** Provided passage **
Aerospace giant Boeing announced on Monday it is suspending
production of the deadly 737 Max 8 aircraft starting in January. The
plane was grounded nine months ago after two crashes—the first outside
of Jakarta, Indonesia on Lion Air Flight 610, which killed 189
passengers and crew, and the second on Ethiopian Airlines Flight 302 a
few minutes after takeoff from Addis Ababa, costing a further 157 human
lives.
While Boeing has insisted that the shutdown of the line will not
result in any layoffs—the company has assured the 12,000 workers at the
Renton, Washington production facility they will continue 737-related
work or be reassigned to other facilities in the Seattle area—the
announcement does not preclude the company from letting workers go in
the future. If the plane is never put back into service, a distinct
possibility, it will be the company’s employees and their families who
will bear the consequences of the criminal activity of the company’s
executives.
The shutdown of the line came the week after Boeing ex-employee Ed Pierson testified before the House
that senior Boeing management were aware that the Max 8 was an unsafe
plane prior to the twin disasters. He warned them twice in the months
before the first crash that “deteriorating factory conditions” at the
Renton facility were making aircraft that would eventually fall out of
the sky and asked for the line to be shut down in order to ensure the
planes were safe.
That same hearing also exposed the fact that the Federal Aviation
Administration knew after the first crash that, unless the plane was
grounded, the Max 8 would average one fatal crash every two or three
years, far above what Boeing or the agency considers safe. The supposed
regulatory agency suppressed this information for a year, a decision
that allowed Boeing stock prices to soar in the run-up to hundreds more
deaths.

** Dataset extract **
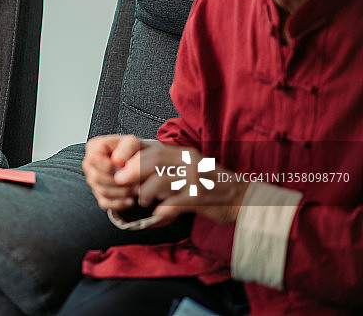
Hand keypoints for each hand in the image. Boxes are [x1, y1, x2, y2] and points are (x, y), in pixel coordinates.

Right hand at [82, 134, 143, 210]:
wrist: (140, 161)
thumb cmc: (134, 150)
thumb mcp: (132, 143)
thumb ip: (126, 148)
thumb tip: (117, 161)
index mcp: (93, 148)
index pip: (93, 160)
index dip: (110, 166)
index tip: (126, 167)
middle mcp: (89, 164)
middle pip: (96, 178)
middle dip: (118, 181)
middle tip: (135, 180)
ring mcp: (93, 180)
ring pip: (102, 191)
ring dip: (121, 192)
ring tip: (137, 188)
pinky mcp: (99, 193)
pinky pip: (104, 203)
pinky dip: (119, 203)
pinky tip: (131, 200)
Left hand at [115, 143, 248, 223]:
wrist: (243, 199)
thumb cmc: (212, 187)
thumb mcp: (189, 171)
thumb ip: (168, 169)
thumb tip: (137, 174)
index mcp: (186, 155)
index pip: (154, 151)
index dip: (134, 160)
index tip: (122, 171)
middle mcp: (190, 163)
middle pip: (154, 160)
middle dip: (133, 172)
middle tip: (123, 184)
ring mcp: (197, 179)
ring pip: (161, 179)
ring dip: (146, 191)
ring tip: (142, 200)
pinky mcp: (202, 197)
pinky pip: (175, 202)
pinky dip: (163, 210)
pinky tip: (159, 215)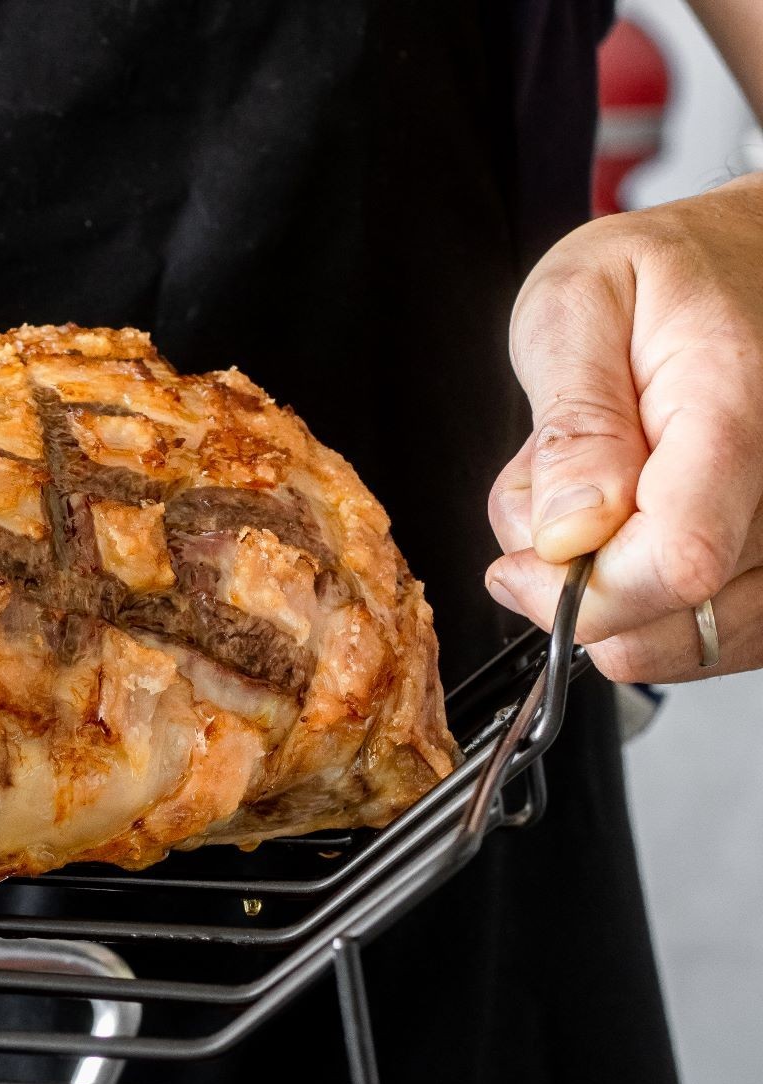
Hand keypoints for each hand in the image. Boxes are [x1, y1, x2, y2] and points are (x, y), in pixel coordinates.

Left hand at [487, 173, 762, 682]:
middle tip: (555, 503)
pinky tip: (631, 540)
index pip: (680, 560)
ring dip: (613, 600)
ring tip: (598, 505)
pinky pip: (712, 640)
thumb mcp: (577, 304)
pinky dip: (649, 611)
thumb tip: (569, 530)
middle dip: (580, 585)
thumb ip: (571, 422)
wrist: (744, 263)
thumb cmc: (663, 277)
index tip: (522, 563)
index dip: (582, 592)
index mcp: (736, 405)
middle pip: (676, 613)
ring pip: (689, 640)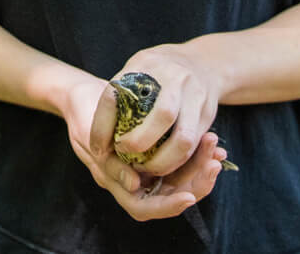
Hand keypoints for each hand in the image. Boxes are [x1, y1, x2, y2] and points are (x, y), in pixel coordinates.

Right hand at [58, 74, 201, 220]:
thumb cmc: (83, 112)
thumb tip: (134, 185)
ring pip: (179, 179)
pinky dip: (197, 154)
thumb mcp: (89, 135)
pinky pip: (181, 160)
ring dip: (200, 166)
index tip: (189, 197)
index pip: (143, 206)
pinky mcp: (156, 150)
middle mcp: (132, 178)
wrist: (85, 93)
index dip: (167, 205)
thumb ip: (110, 165)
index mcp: (113, 180)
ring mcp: (144, 166)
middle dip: (196, 183)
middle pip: (169, 194)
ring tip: (216, 149)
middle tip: (214, 165)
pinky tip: (212, 144)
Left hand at [96, 47, 232, 203]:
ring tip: (144, 168)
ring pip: (183, 139)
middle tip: (124, 156)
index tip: (96, 146)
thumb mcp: (136, 68)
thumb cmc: (158, 70)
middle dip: (139, 143)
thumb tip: (97, 139)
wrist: (204, 63)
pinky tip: (163, 166)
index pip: (118, 94)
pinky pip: (194, 146)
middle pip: (162, 115)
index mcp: (148, 63)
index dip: (103, 124)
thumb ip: (118, 95)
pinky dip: (177, 161)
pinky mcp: (207, 114)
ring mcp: (196, 95)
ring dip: (162, 161)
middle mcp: (176, 78)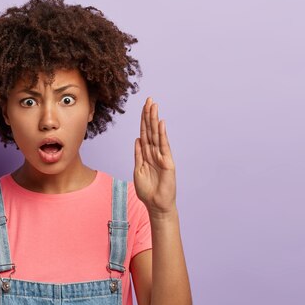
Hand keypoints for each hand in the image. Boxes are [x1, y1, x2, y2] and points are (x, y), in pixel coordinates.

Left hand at [134, 97, 176, 215]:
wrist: (157, 205)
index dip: (143, 120)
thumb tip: (137, 139)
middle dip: (149, 115)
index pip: (144, 133)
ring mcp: (162, 156)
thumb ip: (138, 155)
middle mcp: (154, 152)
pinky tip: (160, 123)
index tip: (143, 106)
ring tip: (154, 105)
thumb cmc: (147, 190)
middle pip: (151, 130)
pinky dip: (162, 134)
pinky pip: (163, 146)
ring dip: (154, 120)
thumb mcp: (138, 170)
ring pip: (156, 134)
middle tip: (149, 99)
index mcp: (146, 154)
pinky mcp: (167, 162)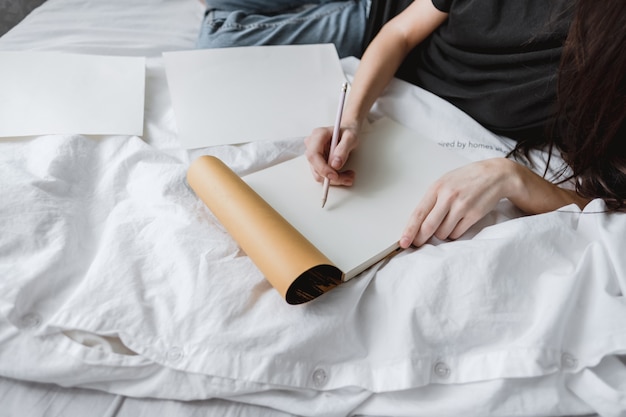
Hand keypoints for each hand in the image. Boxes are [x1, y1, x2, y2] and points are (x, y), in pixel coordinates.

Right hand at [304, 122, 360, 185]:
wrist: (346, 133)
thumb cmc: (347, 132)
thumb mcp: (350, 137)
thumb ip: (343, 149)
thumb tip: (335, 164)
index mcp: (318, 135)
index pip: (313, 154)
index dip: (322, 168)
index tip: (334, 175)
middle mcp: (312, 145)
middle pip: (315, 167)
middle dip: (332, 177)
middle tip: (348, 178)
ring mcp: (313, 154)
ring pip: (319, 174)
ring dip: (335, 179)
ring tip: (349, 176)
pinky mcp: (316, 162)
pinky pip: (322, 175)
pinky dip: (334, 178)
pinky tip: (344, 174)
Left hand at [399, 158, 516, 247]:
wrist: (495, 174)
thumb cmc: (466, 179)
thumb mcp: (445, 182)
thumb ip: (432, 200)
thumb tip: (418, 223)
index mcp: (436, 188)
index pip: (418, 214)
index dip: (409, 230)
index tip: (403, 242)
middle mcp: (448, 197)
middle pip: (428, 227)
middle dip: (421, 239)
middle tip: (418, 244)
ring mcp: (462, 206)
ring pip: (443, 233)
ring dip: (441, 234)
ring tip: (447, 222)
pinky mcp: (474, 215)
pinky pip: (457, 233)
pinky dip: (454, 233)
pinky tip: (457, 223)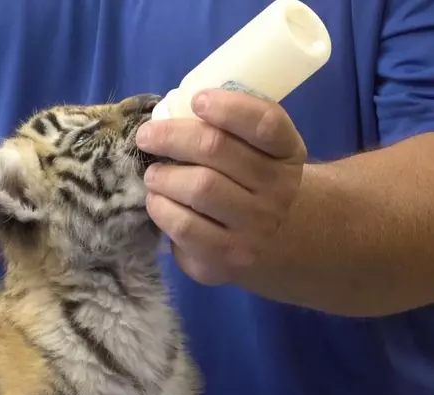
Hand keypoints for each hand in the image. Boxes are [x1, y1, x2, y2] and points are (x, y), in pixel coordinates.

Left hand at [135, 89, 306, 285]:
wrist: (269, 241)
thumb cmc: (246, 182)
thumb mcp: (254, 151)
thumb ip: (226, 128)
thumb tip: (170, 110)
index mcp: (286, 151)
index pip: (265, 122)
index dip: (229, 107)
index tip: (197, 100)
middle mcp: (279, 188)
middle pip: (216, 149)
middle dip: (172, 137)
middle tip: (147, 136)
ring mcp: (257, 225)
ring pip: (199, 187)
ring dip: (164, 176)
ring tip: (154, 175)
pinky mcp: (229, 255)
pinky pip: (185, 225)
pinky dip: (161, 208)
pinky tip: (158, 201)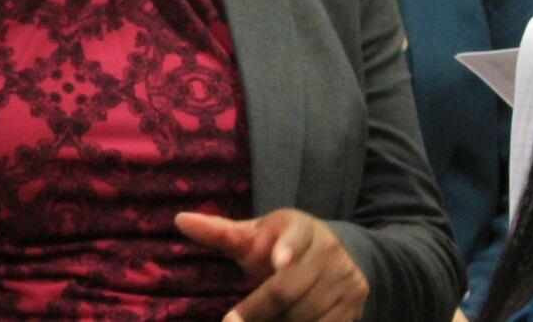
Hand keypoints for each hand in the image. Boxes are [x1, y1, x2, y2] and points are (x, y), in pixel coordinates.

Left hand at [176, 209, 368, 321]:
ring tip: (258, 321)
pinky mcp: (353, 306)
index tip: (277, 262)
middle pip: (289, 288)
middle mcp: (327, 251)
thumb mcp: (255, 235)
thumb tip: (180, 220)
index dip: (286, 249)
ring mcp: (344, 280)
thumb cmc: (279, 245)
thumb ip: (220, 232)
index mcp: (301, 227)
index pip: (294, 236)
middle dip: (258, 309)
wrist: (335, 255)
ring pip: (305, 313)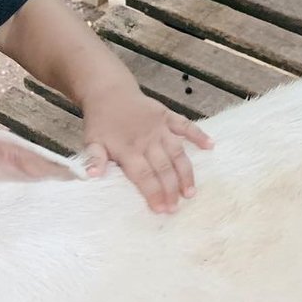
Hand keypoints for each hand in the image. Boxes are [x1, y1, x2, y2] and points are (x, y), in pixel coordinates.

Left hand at [82, 90, 212, 212]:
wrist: (108, 92)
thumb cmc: (100, 122)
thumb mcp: (91, 141)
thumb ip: (94, 158)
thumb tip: (92, 175)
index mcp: (127, 149)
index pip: (143, 176)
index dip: (153, 193)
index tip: (161, 210)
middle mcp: (146, 139)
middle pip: (163, 168)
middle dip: (170, 189)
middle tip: (176, 208)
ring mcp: (159, 127)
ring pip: (177, 152)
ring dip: (185, 172)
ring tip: (191, 191)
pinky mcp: (167, 116)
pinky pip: (186, 125)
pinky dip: (198, 135)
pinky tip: (210, 146)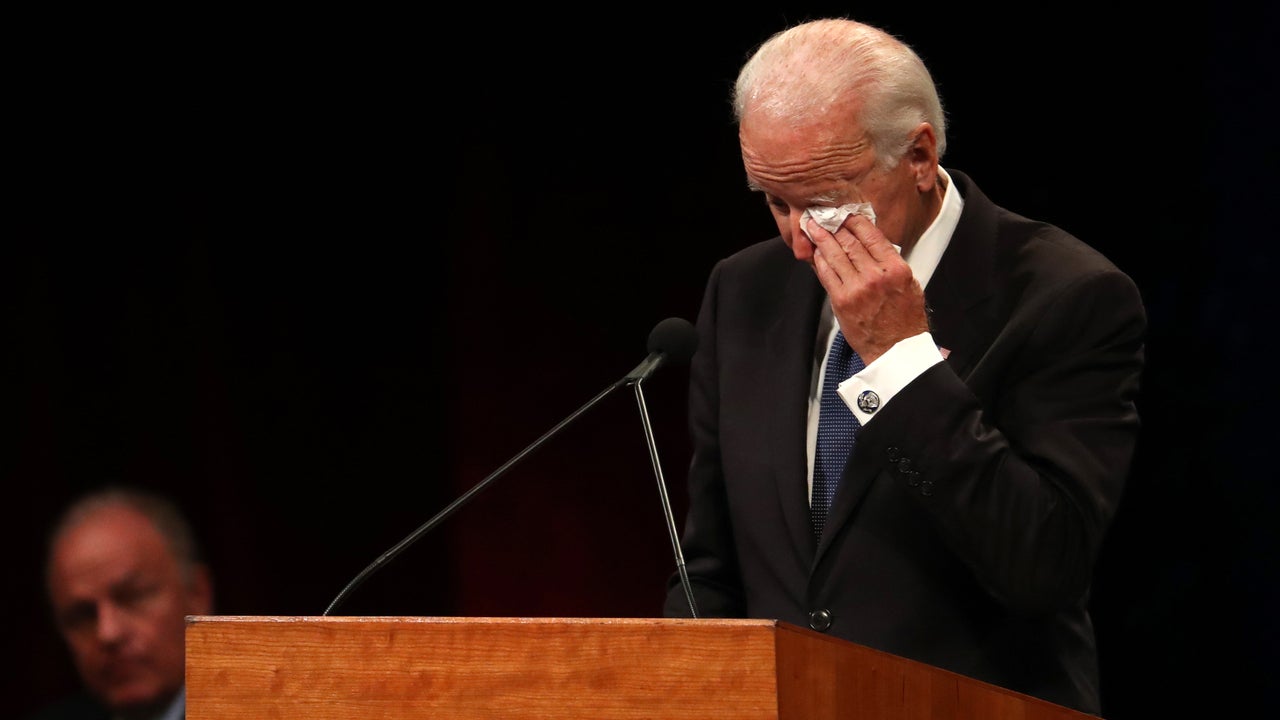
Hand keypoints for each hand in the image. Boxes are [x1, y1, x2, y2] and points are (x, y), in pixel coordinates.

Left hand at [809, 214, 929, 364]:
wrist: (896, 350)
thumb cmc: (905, 319)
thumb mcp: (909, 283)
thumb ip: (891, 262)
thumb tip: (871, 242)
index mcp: (895, 269)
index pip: (871, 235)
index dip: (854, 220)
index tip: (845, 212)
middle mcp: (875, 276)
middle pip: (849, 242)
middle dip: (833, 226)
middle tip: (822, 215)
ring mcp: (856, 288)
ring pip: (835, 255)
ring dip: (821, 238)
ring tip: (812, 227)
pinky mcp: (841, 301)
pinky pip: (826, 274)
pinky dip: (819, 260)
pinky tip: (815, 252)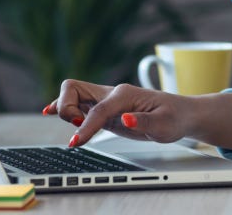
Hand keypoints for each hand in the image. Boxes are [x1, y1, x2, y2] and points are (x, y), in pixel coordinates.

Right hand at [41, 80, 190, 147]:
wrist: (181, 113)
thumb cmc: (174, 117)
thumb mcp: (165, 124)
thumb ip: (144, 121)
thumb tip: (125, 118)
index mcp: (124, 95)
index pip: (97, 109)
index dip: (84, 126)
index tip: (74, 143)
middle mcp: (112, 93)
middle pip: (74, 88)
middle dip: (66, 108)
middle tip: (76, 128)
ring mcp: (106, 100)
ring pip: (72, 93)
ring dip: (63, 108)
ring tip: (71, 127)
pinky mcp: (104, 109)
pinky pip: (77, 103)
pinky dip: (62, 107)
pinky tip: (49, 111)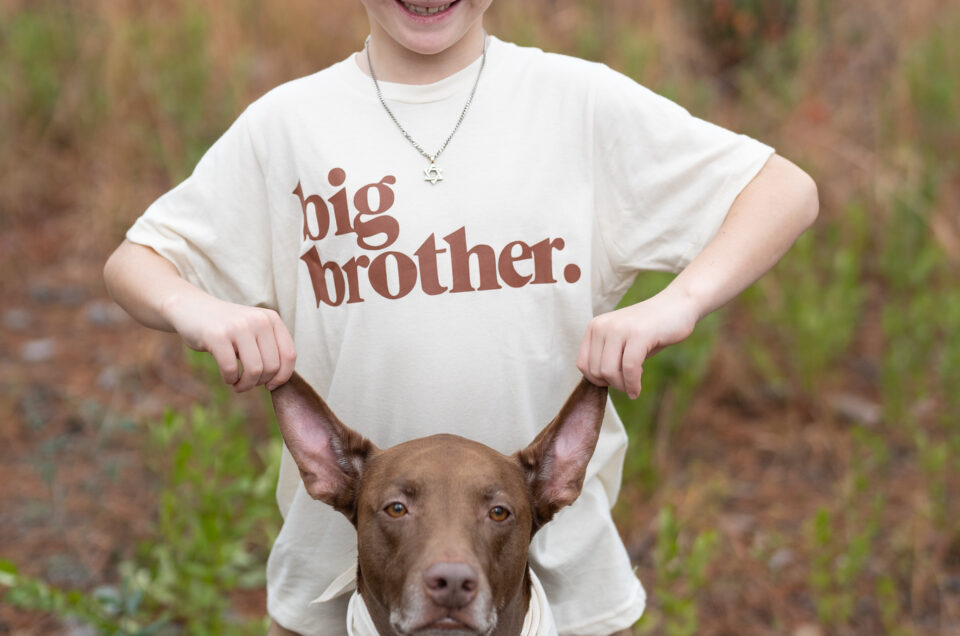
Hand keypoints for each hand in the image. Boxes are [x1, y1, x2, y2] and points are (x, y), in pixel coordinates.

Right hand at [162, 294, 296, 391]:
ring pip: (255, 370)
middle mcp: (259, 320)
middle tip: (246, 383)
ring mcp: (238, 326)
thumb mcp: (254, 331)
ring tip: (237, 383)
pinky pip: (231, 369)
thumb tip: (279, 381)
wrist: (192, 308)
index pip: (289, 355)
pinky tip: (227, 377)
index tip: (270, 385)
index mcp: (272, 319)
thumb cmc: (227, 329)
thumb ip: (269, 349)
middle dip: (259, 382)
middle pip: (272, 366)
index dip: (282, 377)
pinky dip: (229, 379)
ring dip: (245, 385)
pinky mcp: (217, 335)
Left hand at [576, 289, 698, 398]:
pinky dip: (633, 384)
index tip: (614, 381)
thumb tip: (597, 384)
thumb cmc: (650, 329)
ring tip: (633, 386)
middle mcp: (602, 325)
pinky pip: (629, 368)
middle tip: (628, 383)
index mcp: (595, 327)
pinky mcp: (638, 334)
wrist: (677, 305)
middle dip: (612, 384)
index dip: (597, 380)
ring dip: (622, 386)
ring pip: (609, 372)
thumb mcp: (622, 342)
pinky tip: (637, 390)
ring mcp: (619, 328)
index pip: (582, 364)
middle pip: (596, 371)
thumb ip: (606, 358)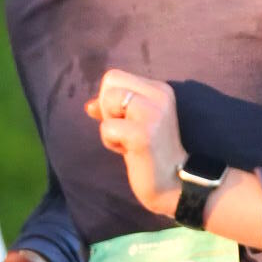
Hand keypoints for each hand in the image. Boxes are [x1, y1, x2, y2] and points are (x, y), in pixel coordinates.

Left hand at [87, 68, 184, 218]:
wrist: (173, 184)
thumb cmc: (150, 154)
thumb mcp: (133, 124)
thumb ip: (113, 110)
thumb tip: (89, 105)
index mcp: (159, 89)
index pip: (114, 76)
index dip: (109, 100)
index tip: (125, 122)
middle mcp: (159, 95)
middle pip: (109, 81)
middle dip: (107, 108)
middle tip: (125, 131)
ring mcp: (153, 113)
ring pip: (108, 99)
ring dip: (109, 125)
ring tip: (127, 141)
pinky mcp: (143, 134)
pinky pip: (107, 127)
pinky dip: (110, 142)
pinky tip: (128, 152)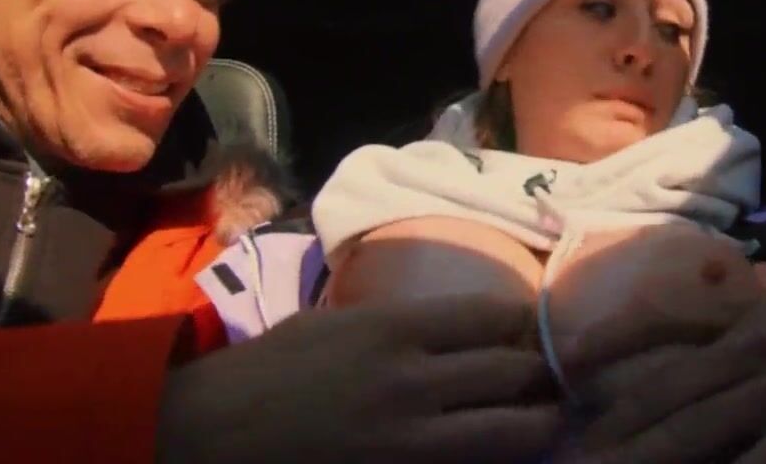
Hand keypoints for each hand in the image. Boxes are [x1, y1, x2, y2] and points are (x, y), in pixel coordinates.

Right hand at [158, 295, 561, 462]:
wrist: (212, 433)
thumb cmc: (268, 371)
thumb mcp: (333, 323)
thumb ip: (397, 323)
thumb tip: (454, 326)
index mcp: (394, 329)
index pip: (494, 316)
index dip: (525, 322)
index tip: (532, 328)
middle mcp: (414, 381)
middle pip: (515, 371)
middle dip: (541, 373)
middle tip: (552, 375)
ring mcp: (412, 439)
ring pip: (513, 430)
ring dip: (537, 421)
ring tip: (545, 418)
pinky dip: (495, 458)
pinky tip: (498, 451)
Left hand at [566, 287, 765, 463]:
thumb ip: (753, 299)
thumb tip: (705, 273)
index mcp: (753, 315)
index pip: (667, 322)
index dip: (613, 342)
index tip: (572, 364)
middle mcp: (756, 353)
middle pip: (667, 395)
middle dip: (614, 429)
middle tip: (571, 454)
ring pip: (693, 437)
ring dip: (645, 461)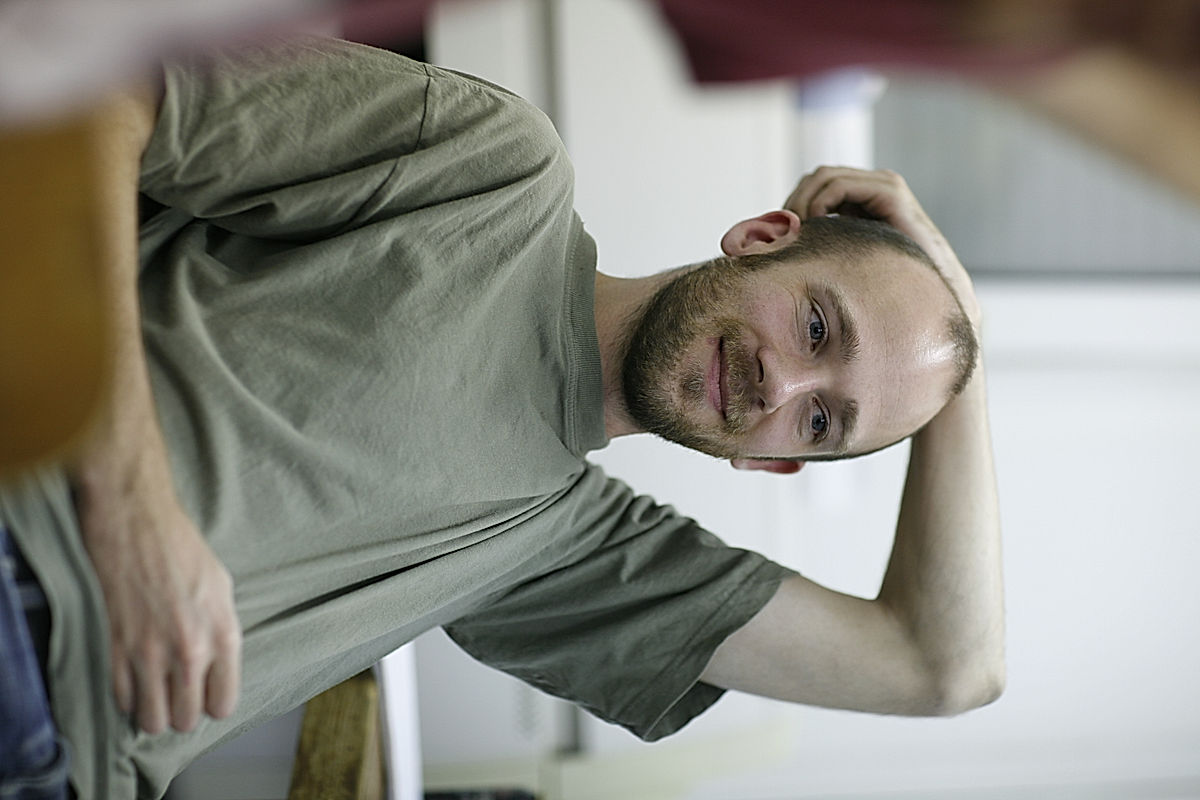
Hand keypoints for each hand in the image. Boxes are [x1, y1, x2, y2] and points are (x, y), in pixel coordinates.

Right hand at [73, 454, 241, 734]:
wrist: (137, 526)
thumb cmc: (183, 551)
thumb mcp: (223, 588)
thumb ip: (223, 633)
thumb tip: (219, 666)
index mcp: (223, 636)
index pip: (223, 704)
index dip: (213, 703)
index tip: (206, 693)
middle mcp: (188, 651)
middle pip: (185, 720)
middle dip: (183, 712)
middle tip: (180, 692)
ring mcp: (149, 653)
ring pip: (152, 721)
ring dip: (154, 712)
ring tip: (157, 693)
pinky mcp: (116, 648)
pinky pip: (121, 699)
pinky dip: (128, 697)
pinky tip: (135, 679)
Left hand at [784, 166, 979, 327]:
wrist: (934, 295)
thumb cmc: (889, 288)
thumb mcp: (844, 263)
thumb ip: (821, 247)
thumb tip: (776, 246)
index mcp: (861, 200)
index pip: (812, 186)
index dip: (790, 207)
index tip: (779, 240)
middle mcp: (871, 187)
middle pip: (814, 178)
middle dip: (792, 204)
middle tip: (783, 237)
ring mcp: (882, 186)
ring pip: (822, 177)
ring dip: (801, 204)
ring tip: (798, 236)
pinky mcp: (890, 192)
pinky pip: (839, 186)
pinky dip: (818, 204)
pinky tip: (814, 229)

** Required actions **
1. According to the Boeing article, how many workers are employed at the Renton, Washington production facility?
2. Reproduce the part of the Boeing article starting at "The shutdown of the line came" and ending at "planes were safe.".
3. Take the article on Boeing's suspension of 737 Max 8 production further, picking up after its last sentence.
The lines have nothing to do with the article about Boeing.

** Answers to each task **
1. 12,000

2.
The shutdown of the line came the week after Boeing ex-employee Ed Pierson testified before the House
that senior Boeing management were aware that the Max 8 was an unsafe
plane prior to the twin disasters. He warned them twice in the months
before the first crash that “deteriorating factory conditions” at the
Renton facility were making aircraft that would eventually fall out of
the sky and asked for the line to be shut down in order to ensure the
planes were safe.

3.
Since the Max 8 was announced in 2011 to when the fleet was grounded
in March, the corporation increased in value by nearly $200 billion,
making its continued sale and operation critical for Boeing’s bottom
line.
However, it is unclear when, or even if, production of the Max 8 will
resume. Boeing was originally supposed to submit a comprehensive fix to
the fatal aircraft in September, and the company line was that the
plane would fly again by the end of 2019. Numerous problems, however,
have been uncovered with the aircraft and the certification process
itself, resulting in months of delays. As a result, Southwest and
American Airlines have canceled flights on Max 8 jets until April, while
United has canceled its Max 8 flights until June.
While Boeing is promising to shift the workers at Renton to other
jobs for the time being, the companies that make critical components,
including the engines, ventilation systems, wings and fuselages, are
poised to lose a significant amount of income.
This includes large corporations such as General Electric. When
Boeing reduced its production of the Max 8 from 52 to 42 a month in
April, GE, which makes the engines for the jet, announced it would lose
$1.4 billion throughout the rest of the year. It is poised to lose five
times that much in 2020 if the Max 8 stays grounded.
The situation at Spirit AeroSystems is worse. The Wichita,
Kansas-based company earns 80 percent of its revenue from Boeing, a
significant portion of that from making fuselages for the 737 Max. While
no layoffs have been announced, both the company and Kansas governor
Laura Kelly have said that the state may have to pay salaries for Spirit
workers if the grounding continues. The company has dozens of Boeing
hulls waiting to be delivered sitting outside at the company’s Wichita
factory.
Other companies, including Senior PLC, United Technologies Corp.,
Honeywell, Hexcel, Woodward and Meggitt, make numerous other equipment
ranging from landing systems, avionics, pylons, thrust reversers, smoke
detectors and engine nacelles. There are an estimated 642,000 employees
at these companies alone, many of whom work on Boeing systems and are at
risk of losing their jobs if the production of the Max 8 is halted for
any significant length of time or ended permanently.
Meanwhile, the Boeing executives who oversaw the development and
production of the 737 Max 8 have been cashing in. During the rise in the
company’s stock after the first crash, Chief Financial Officer Gregory
Smith, Executive Vice President John Keating, general counsel Michael
Luttig and Chief Executive Officer Dennis Muilenberg all sold Boeing
shares worth $9.5 million, $10.1 million, $9.5 million and $6.5 million,
respectively.
These sums were all made just one month before the second crash.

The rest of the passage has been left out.